In February 2020 a group of 130 family and human rights lawyers and women’s organisations penned an ‘open letter’ https://www.lag.org.uk/resources/javascript/pdf.js/web/viewer.html?file=/?fileid=-20346 to the President of the Family Division and the Secretary of State for Justice in which they excoriated the system with the rebuke, “Increasingly, the courts are no longer seen as a safe place for women who have been abused.” This was followed in June by the publication of the final report of the Harm Panel which recognised, inter alia, that the de facto presumption in contact was a barrier to raising domestic abuse.
In January 2021 Hayden J gave an insightful expostulation of coercive and controlling behaviour in the case of Re F-v-M. He also raised the efficacy of the tools used for pleading such cases. March saw the landmark decision of the Court of Appeal in Re H-N and the end of April saw the long-awaited passage of the Domestic Abuse Act. Celestine Greenwood writes:
"In my professional experience, however, little shift if any has been effected in public law proceedings.
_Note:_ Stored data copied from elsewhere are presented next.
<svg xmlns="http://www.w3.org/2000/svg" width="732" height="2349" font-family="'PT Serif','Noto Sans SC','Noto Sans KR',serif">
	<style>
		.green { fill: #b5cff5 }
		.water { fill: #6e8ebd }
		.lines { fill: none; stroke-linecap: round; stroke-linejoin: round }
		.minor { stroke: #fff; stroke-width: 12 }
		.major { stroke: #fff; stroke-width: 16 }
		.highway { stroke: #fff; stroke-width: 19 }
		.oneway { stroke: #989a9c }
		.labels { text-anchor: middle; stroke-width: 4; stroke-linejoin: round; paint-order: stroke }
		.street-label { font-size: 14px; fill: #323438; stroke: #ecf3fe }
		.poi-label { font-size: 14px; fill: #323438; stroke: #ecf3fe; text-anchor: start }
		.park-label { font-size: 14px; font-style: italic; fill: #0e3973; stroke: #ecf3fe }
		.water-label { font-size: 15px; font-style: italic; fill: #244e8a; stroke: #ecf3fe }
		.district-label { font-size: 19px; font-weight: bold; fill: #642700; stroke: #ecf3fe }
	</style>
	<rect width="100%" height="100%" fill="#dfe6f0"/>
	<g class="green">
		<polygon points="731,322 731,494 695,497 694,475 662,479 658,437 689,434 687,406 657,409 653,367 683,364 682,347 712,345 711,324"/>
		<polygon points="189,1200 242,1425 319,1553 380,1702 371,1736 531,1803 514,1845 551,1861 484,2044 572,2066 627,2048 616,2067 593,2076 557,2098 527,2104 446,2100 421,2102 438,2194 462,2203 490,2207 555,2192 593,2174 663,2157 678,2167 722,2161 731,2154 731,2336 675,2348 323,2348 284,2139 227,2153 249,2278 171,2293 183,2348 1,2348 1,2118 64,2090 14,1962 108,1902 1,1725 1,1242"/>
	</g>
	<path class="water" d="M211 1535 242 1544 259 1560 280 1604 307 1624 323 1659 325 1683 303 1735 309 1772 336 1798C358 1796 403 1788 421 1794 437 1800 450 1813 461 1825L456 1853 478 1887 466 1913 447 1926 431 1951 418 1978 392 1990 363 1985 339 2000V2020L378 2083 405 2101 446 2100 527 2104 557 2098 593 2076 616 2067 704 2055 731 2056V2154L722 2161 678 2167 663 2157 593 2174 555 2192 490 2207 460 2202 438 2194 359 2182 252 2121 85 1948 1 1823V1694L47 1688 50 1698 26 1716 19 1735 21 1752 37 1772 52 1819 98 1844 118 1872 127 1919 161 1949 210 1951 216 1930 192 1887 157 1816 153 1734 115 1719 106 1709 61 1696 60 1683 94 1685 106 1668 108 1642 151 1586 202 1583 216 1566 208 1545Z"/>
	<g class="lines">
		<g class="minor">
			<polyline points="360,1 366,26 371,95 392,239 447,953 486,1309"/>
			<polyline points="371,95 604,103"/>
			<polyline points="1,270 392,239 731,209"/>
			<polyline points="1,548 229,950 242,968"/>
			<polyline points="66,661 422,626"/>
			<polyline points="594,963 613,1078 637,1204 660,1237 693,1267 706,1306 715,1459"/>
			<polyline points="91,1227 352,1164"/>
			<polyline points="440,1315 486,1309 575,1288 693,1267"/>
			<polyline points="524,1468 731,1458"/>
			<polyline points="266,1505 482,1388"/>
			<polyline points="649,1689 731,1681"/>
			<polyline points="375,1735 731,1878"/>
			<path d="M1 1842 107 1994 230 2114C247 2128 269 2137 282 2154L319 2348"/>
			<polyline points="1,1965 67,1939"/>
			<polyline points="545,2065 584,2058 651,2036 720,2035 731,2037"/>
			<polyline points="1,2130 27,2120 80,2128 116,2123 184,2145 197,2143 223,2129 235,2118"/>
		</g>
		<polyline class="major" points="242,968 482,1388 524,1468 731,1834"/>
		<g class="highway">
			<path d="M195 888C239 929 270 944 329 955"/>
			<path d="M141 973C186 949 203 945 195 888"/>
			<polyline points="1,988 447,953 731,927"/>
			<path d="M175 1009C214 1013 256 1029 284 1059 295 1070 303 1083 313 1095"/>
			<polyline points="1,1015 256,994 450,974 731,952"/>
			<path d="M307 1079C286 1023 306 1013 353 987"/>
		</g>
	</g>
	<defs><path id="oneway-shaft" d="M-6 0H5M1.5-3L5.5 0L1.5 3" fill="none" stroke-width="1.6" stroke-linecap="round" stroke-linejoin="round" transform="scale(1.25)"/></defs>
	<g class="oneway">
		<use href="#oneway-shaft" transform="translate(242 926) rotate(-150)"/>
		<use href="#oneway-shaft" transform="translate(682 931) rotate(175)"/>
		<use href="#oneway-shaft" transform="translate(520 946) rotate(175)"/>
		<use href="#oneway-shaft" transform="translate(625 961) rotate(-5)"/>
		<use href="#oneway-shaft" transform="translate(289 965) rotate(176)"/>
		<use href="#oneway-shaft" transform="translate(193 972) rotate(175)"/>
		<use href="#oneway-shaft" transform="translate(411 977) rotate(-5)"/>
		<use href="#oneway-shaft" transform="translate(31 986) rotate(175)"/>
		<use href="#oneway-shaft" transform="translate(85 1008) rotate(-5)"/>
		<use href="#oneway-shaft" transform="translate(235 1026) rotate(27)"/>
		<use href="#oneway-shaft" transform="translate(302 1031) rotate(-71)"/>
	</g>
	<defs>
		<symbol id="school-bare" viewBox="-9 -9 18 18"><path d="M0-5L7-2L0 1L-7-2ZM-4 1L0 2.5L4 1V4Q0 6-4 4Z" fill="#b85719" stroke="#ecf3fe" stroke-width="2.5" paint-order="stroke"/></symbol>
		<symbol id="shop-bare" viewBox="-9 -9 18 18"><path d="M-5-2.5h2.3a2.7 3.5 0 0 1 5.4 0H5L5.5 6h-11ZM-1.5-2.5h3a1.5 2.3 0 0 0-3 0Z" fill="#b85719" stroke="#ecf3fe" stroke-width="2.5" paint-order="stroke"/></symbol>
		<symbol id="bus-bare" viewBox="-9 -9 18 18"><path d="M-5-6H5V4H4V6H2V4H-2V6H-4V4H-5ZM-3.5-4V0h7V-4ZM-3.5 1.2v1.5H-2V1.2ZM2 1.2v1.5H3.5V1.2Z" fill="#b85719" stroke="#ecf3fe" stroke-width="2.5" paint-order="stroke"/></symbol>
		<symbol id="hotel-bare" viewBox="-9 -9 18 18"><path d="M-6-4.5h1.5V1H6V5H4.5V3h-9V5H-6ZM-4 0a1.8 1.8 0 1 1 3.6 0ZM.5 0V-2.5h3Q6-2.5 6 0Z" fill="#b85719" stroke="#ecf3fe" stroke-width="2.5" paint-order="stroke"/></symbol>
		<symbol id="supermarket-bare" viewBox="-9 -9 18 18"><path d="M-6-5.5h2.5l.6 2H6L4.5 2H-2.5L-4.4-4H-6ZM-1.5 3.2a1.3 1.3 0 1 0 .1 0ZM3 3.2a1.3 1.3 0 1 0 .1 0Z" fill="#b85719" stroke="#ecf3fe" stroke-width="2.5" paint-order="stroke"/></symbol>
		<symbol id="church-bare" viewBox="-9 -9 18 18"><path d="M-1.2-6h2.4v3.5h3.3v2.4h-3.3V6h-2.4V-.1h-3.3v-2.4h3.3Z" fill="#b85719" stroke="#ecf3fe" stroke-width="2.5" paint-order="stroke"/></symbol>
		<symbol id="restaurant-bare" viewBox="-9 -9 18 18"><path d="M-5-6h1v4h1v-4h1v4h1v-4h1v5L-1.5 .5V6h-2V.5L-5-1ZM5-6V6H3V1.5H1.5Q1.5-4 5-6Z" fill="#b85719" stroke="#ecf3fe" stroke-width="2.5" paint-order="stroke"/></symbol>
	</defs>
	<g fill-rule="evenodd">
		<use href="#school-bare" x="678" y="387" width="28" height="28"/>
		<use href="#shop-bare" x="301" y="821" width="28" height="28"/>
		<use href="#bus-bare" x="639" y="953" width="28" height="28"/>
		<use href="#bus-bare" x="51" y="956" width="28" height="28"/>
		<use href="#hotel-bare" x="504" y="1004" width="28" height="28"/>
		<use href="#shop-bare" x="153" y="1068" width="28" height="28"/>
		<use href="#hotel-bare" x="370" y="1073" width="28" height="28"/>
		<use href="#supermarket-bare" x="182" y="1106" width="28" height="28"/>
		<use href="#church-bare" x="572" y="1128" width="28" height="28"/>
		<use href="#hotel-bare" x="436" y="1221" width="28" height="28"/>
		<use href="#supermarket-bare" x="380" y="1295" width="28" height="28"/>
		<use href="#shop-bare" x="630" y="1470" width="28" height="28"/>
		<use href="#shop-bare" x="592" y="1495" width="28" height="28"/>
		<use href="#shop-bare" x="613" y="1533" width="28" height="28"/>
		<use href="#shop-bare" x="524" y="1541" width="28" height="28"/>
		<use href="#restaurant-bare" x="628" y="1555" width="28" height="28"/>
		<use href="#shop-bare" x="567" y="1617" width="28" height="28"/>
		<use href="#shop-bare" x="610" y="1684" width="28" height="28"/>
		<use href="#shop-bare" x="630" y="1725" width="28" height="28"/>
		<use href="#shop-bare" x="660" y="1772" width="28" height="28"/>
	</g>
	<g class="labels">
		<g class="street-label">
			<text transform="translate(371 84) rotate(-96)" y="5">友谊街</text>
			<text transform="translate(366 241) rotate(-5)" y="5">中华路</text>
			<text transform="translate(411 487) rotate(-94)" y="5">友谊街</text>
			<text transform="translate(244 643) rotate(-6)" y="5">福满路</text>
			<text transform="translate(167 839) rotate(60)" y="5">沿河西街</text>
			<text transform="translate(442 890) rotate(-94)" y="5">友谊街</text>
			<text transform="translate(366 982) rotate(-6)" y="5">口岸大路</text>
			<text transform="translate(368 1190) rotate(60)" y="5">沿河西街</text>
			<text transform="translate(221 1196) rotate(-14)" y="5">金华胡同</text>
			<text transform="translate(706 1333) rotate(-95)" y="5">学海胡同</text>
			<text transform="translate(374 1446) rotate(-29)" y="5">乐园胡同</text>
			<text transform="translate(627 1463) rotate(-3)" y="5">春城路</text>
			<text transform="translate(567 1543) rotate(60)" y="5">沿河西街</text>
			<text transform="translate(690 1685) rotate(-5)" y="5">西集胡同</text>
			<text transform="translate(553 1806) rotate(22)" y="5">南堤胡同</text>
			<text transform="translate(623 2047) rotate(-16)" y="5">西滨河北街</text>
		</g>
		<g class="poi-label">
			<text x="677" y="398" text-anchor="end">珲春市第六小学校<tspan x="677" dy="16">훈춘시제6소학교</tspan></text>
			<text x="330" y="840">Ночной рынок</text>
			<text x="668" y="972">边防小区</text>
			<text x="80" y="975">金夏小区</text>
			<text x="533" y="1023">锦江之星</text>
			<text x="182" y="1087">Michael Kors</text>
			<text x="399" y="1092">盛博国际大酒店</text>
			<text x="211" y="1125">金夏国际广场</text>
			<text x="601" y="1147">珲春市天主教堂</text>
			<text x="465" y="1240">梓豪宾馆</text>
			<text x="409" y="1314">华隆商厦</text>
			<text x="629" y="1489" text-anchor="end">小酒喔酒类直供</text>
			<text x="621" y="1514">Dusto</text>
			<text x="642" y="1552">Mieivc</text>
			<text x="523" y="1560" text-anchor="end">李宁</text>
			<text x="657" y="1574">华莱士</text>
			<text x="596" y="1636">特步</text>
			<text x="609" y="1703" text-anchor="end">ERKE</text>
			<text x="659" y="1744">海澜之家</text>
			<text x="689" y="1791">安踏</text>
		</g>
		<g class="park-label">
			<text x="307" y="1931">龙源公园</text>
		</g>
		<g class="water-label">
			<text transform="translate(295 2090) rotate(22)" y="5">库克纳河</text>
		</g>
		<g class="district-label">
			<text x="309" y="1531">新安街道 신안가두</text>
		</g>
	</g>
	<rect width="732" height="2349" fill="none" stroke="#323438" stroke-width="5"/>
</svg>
In public law, the paradigm that saw the adult victim as somehow deserving or responsible for the abuse and that demanded both an unrealistic level of insight and strength that he/she protect the children from the risk of harm ... .
It is time for us to concentrate efforts in bringing the same level of insight about domestic abuse that we now bring to private law family and criminal proceedings to the sphere of public law cases."